Life insurance can be a powerful estate planning tool. There are several roles it can play in easing the burden of your passing on your loved ones. While many consider life insurance to simply be an income replacement when a loved one passes, which, of course it is, there are other ways it fits into an estate plan:
1. To pay expenses while an estate is in probate or a trust is being administered.
Since life insurance pays benefits to a named beneficiary, it avoids probate, and therefore the funds can be accessed more quickly than property that must be probated or if, for some reason, distribution of trust assets are delayed.

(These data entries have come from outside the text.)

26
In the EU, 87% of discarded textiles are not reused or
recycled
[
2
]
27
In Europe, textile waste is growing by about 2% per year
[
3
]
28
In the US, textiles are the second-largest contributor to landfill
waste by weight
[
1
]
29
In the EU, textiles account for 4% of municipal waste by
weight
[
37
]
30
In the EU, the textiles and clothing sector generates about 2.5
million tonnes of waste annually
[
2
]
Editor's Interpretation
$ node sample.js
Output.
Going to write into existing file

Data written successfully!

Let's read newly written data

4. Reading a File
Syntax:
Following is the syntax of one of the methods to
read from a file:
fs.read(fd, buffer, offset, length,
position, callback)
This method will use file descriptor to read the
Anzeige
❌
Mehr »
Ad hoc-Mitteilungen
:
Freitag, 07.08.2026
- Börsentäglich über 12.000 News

Probate is the legal process that ‘settles’ an estate, and it can tie up property for many months, but life insurance proceeds pass outside of this process unless one designates his or her estate as the beneficiary of the policy.
2. To pay funeral costs, debt and estate administration costs.

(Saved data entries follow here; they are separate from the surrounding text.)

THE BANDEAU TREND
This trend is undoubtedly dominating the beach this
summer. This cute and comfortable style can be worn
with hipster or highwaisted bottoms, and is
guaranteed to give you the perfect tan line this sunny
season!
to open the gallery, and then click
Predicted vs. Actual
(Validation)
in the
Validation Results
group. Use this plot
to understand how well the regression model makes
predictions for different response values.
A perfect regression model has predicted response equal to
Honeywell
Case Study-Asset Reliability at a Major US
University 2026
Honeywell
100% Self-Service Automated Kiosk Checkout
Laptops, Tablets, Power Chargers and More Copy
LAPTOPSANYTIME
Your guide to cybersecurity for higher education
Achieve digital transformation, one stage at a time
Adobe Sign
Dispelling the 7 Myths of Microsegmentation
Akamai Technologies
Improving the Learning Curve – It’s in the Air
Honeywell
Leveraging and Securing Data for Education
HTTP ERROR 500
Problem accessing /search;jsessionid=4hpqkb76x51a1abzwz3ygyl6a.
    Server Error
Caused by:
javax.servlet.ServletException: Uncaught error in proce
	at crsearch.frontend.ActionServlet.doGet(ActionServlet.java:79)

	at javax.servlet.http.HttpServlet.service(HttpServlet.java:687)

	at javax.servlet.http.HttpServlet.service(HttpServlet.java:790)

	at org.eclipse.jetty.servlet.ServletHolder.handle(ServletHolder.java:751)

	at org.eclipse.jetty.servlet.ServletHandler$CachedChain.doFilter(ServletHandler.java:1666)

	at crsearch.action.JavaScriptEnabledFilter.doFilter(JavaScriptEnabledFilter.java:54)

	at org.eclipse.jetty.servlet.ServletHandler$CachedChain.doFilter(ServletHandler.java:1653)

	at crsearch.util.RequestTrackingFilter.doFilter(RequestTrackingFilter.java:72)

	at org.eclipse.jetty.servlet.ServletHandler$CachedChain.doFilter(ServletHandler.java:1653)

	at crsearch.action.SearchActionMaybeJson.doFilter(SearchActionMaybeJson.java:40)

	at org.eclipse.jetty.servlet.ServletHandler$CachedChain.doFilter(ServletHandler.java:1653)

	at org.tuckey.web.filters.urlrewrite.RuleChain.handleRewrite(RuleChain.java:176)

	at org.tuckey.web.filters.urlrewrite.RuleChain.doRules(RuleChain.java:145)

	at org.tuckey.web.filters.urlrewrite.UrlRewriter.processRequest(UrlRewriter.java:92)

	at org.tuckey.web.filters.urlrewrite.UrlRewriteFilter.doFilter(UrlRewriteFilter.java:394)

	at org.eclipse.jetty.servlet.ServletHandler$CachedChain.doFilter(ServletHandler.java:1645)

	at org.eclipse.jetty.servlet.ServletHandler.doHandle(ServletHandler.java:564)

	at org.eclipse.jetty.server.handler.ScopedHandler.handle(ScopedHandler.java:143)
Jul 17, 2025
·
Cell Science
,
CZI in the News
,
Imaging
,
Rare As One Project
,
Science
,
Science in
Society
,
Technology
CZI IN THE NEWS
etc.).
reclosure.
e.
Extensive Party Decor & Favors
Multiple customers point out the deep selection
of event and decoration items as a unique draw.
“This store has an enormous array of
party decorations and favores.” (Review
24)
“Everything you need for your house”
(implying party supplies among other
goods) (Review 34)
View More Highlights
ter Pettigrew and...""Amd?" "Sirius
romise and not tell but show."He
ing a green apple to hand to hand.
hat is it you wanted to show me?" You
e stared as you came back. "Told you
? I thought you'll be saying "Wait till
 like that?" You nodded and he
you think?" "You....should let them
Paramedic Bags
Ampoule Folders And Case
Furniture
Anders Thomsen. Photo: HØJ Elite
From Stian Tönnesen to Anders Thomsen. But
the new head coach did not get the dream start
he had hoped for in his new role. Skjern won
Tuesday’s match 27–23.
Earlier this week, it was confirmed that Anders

Life insurance policies can be used to pay the costs of funerals, as well as probate fees and other debt of the deceased when an estate may have assets that are not liquid, such as real estate.
3. To create a life insurance trust.
An irrevocable life insurance trust, or ILIT, can be a powerful estate planning tool. An ILIT is a holding device that owns your life insurance policy for you, removing it from your estate for both tax and creditor purposes. As its name suggests, the ILIT is irrevocable, which means once you have created this trust and funded it with an insurance policy, you may not take the policy back in your own name. But you can closely control many other aspects, such as naming the beneficiaries, the terms of the payment of benefits as well as choosing the trustee to manage the trust.
While a life insurance policy can have many advantages within an estate plan, it is important to work with an experienced and qualified estate planning attorney to ensure that it properly coordinates to other aspects of your plan.